Heller suggested in a statement last week that the "chances of approving a new nominee are slim" but he did not discourage Obama from putting forth a nominee.
"[W]ho knows, maybe it'll be a Nevadan," he said - a comment widely interpreted as signaling his support for Sandoval.
But nominating Sandoval would carry risks for Obama. Sandoval is aligned with Democrats on some key issues, including abortion rights and the environment. As governor, he has moved to implement the Affordable Care Act, and has said he considers same-sex marriage to be a settled issue.
But Sandoval is not seen as labor-friendly - potentially alienating a swath of the Democratic base. His legal credentials are also lacking compared to some of the other names under consideration who are mainly sitting federal judges.

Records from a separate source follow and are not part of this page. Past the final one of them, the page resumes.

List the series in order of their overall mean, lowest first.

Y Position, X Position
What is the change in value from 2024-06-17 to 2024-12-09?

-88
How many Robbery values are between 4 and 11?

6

A Senate confirmation of Sandoval through this year could deny a Democratic successor to Obama, whether Hillary Clinton or Bernie Sanders, the opportunity to nominate a more orthodox liberal to the court and cement an ideological shift in its jurisprudence.
Asked by The Morning Consult in a brief interview Saturday about a potential nomination, Sandoval said, "It would be a privilege," calling the Supreme Court "the essence of justice in this country."

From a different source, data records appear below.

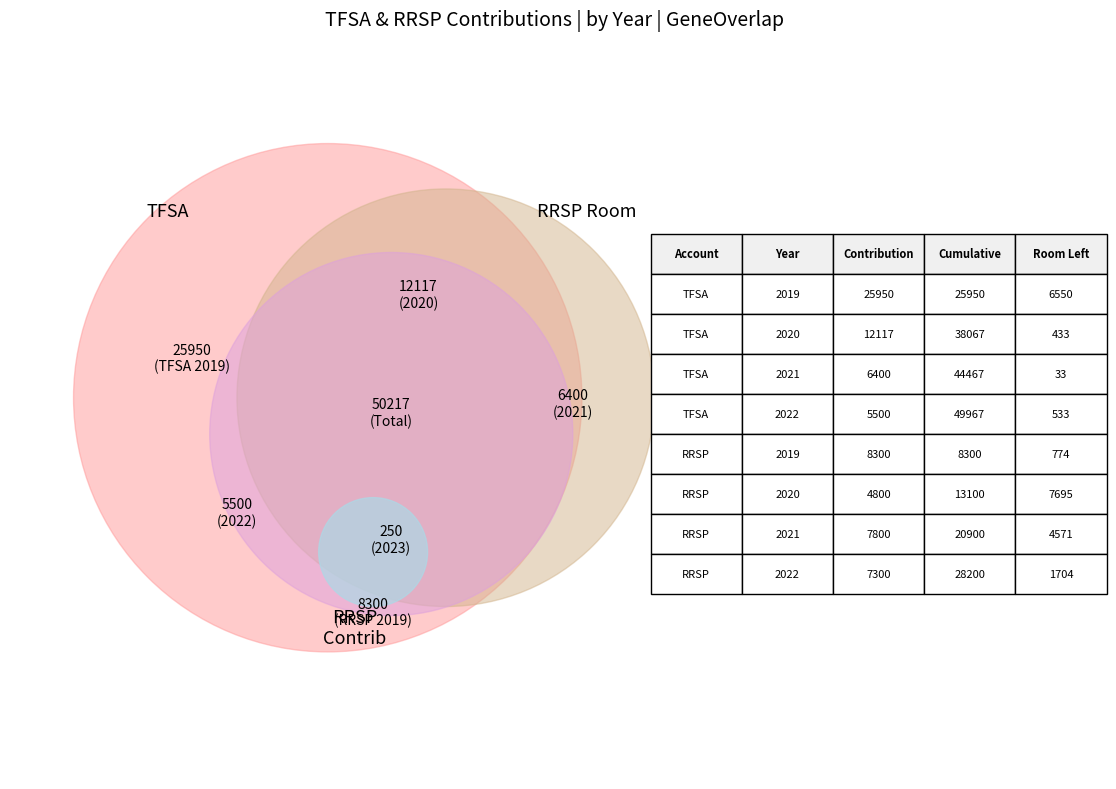

The 2021 slice represents 9% of the pie. True or false?

False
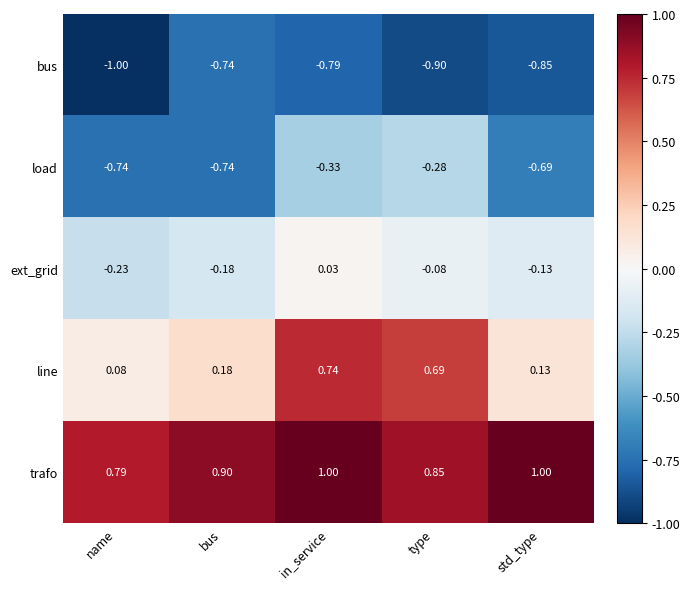

How many series are shown in this chart?

5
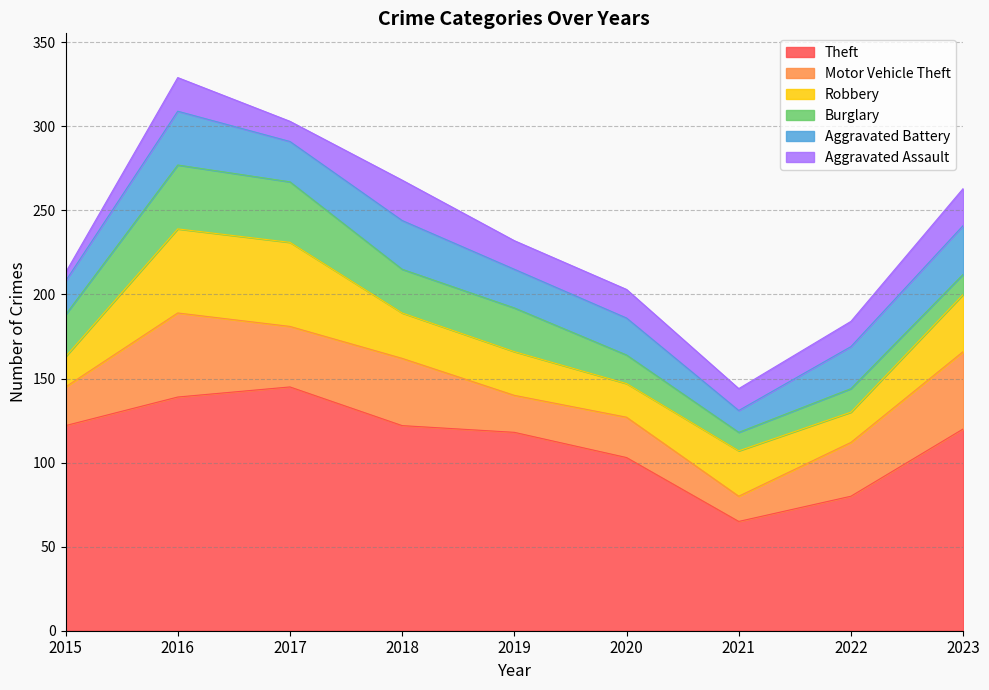

The value of Burglary at 2020 is 17. True or false?

True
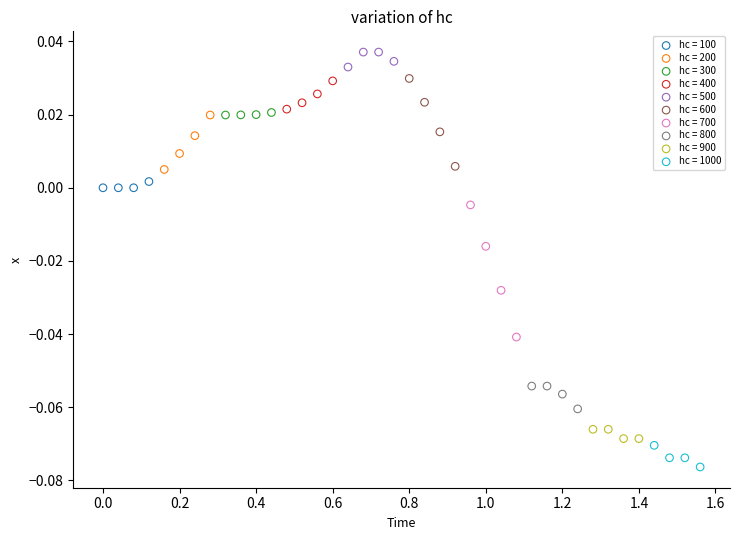

Which series contains the highest Y value?

hc = 500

In a parallel storyline that could significantly affect any confirmation battle if Sandoval is nominated, Reid and Sandoval have long had a symbiotic political relationship that sometimes defied logic.

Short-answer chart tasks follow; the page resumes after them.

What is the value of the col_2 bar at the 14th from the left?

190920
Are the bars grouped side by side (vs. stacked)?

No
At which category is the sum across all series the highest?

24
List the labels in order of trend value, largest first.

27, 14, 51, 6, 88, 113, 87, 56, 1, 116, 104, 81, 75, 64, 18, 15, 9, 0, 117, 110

Elected as the state's attorney general in 2002, Sandoval quickly became one of the more popular Republicans in Nevada. In early 2005, Reid began pushing the governor to take a seat on the state's U.S. District Court - a move that political insiders viewed as a savvy bid by Reid to take Sandoval off the potential field of rivals who might run against him in his 2010 Senate race.
Sandoval was nominated and then confirmed as a federal judge in October 2005 without any opposition, clearing the Senate Judiciary Committee by a voice vote and then winning full Senate confirmation by an 89-0 vote. Four years later, as then-Republican Gov. Jim Gibbons's popularity was imploding amid a variety of scandals, the state's GOP elites convinced Sandoval to bail them out and challenge Gibbons in a June 2010 primary.
Sandoval ousted Gibbons and then in the November 2010 general election, he routed Rory Reid, 53 percent to 41 percent, knocking off the Senate leader's son.
Harry Reid - who is retiring in 2016 - won his own re-election that year in a bid that left some surprised by the senator's seeming reluctance to help boost his son's campaign against Sandoval.
As governor, Sandoval alienated many conservatives by accepting the Medicaid expansion that was a cornerstone of Obama's Affordable Care Act, and one of his recent budgets, passed over the opposition of many Republicans in the legislature, included tax hikes designed to boost funding for the state's notoriously under-performing public schools.
As the 2016 election cycle got underway a year ago, Republicans in Washington set their sights on Sandoval as their top recruit to try to challenge Reid. However, in public and private, the governor made clear that he had little interest in running in a competitive primary and then challenging Reid in the general election. Reid is retiring in 2016, leaving a competitive open Senate seat behind him.
All this occurred while Reid repeatedly praised Sandoval for his positions on health-care, taxes and education, and when the Senate leader announced in late March 2015 that he would not run for re-election, Sandoval returned the favor by praising his onetime patron for the federal judgeship.